* Objective
Pick out every line below that contains the string "district" and copy each one in full, treating uppercase and lowercase letters as different.

* Exercise materials
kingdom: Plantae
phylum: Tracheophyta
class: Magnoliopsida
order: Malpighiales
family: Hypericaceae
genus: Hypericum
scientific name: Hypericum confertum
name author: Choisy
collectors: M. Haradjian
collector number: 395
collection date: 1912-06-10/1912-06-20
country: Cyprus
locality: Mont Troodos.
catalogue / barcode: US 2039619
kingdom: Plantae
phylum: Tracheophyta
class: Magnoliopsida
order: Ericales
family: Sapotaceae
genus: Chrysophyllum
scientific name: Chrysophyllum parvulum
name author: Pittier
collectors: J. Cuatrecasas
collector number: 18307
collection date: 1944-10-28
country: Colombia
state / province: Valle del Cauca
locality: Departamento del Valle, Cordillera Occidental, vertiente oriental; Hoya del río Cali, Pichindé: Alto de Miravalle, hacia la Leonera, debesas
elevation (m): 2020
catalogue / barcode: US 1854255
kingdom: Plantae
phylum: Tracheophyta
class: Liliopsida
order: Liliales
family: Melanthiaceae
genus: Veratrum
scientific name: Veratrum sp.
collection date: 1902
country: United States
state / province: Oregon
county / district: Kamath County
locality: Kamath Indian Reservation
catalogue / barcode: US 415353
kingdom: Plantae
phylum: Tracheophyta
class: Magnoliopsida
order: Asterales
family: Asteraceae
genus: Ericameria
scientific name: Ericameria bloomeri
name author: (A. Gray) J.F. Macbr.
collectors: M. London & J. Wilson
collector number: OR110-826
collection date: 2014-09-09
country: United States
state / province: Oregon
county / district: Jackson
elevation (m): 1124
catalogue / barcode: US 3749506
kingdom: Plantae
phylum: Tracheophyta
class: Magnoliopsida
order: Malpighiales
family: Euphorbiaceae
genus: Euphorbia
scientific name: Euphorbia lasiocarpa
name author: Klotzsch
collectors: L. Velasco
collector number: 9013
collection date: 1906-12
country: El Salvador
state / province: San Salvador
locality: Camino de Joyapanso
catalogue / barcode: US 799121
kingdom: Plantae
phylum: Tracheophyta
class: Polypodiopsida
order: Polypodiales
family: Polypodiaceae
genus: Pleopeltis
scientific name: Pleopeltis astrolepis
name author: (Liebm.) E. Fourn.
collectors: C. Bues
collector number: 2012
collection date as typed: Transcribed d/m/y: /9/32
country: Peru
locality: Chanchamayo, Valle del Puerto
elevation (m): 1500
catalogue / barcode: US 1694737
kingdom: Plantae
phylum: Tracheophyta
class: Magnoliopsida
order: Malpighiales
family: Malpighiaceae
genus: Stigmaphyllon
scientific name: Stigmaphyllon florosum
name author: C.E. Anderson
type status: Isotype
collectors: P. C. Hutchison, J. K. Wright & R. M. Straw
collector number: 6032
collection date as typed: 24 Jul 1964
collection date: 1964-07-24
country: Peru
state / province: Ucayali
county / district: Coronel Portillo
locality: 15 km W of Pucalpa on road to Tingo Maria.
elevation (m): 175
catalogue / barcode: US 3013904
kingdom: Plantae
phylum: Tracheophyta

* Written solution
county / district: Kamath County
county / district: Jackson
county / district: Coronel Portillo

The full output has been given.